Åge Maridal

Personal information
- Full name: Åge Roar Maridal
- Date of birth: 11 April 1965
- Place of birth: Brattvåg, Norway
- Date of death: 19 July 2023 (aged 58)
- Place of death: Ålesund, Norway
- Position: Midfielder

Senior career*
- Years: Team / Apps / (Gls)
- 1981–1985: Brattvåg
- 1986: Hødd
- 1987–1989: Start / 29 / (4)
- 1990: Namsos
- 1991: Fyllingen / 6 / (0)
- 1992–1983: Brattvåg
- 1994–1996: Stordal

= Åge Maridal =

Norwegian footballer (1965–2023)

Åge Roar Maridal (11 April 1965 – 19 July 2023) was a Norwegian football midfielder.

Maridal began his career at his local side Brattvåg, where he made his first-team debut at age 16, before moving on to second-tier team Hødd in 1986. Praised as Sunnmøre's best player of 1986, he was picked up by first-tier team Start the following year. Following a stint at Namsos, he returned to the first tier in 1991 with Fyllingen. While at Fyllingen, he came on as a substitute in the team's match against Atlético Madrid in the European Cup Winners' Cup. He later spent two years back in Brattvåg before moving on to Stordal in the lower leagues.

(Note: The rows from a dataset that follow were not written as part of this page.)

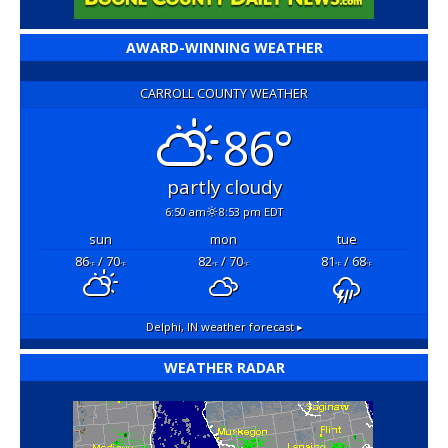
AWARD-WINNING WEATHER
CARROLL COUNTY WEATHER
86°
partly cloudy
6:50 am
8:53 pm EDT
sun
mon
tue
86
/ 70
82
/ 70
81
/ 68
°F
°F
°F
°F
°F
°F
Delphi, IN
weather forecast ▸
WEATHER RADAR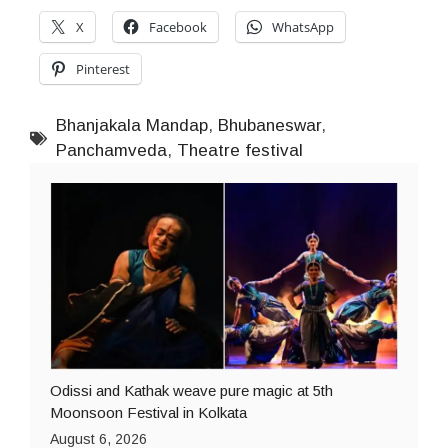
X
Facebook
WhatsApp
Pinterest
Bhanjakala Mandap
,
Bhubaneswar
,
Panchamveda
,
Theatre festival
Odissi and Kathak weave pure magic at 5th
Moonsoon Festival in Kolkata
August 6, 2026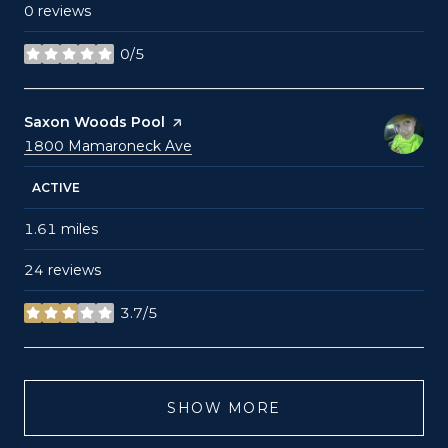
0 reviews
0/5
stars
Visit the
Saxon Woods Pool
page on Yelp
Search
on Google Maps
1800 Mamaroneck Ave
ACTIVE
1.61
miles
24 reviews
3.7/5
stars
SHOW MORE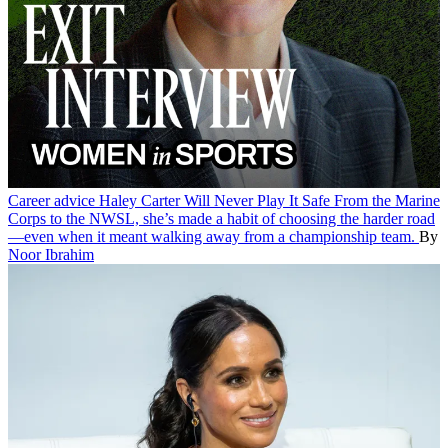
Career advice
Haley Carter Will Never Play It Safe
From the Marine
Corps to the NWSL, she’s made a habit of choosing the harder road
—even when it meant walking away from a championship team.
By
Noor Ibrahim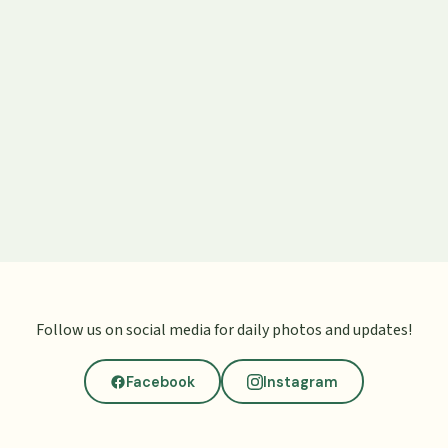
Follow us on social media for daily photos and updates!
Facebook
Instagram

In June 1996, Maridal was in a car accident that left him paralyzed from the waist down. He later openly admitted that he was driving under the influence at the time of the accident, and subsequently participated in several public service campaigns to warn about the dangers of drink-driving. Despite being in a wheelchair, he worked as a youth coach for his former club Stordal.

Åge Maridal died on 19 July 2023, at the age of 58.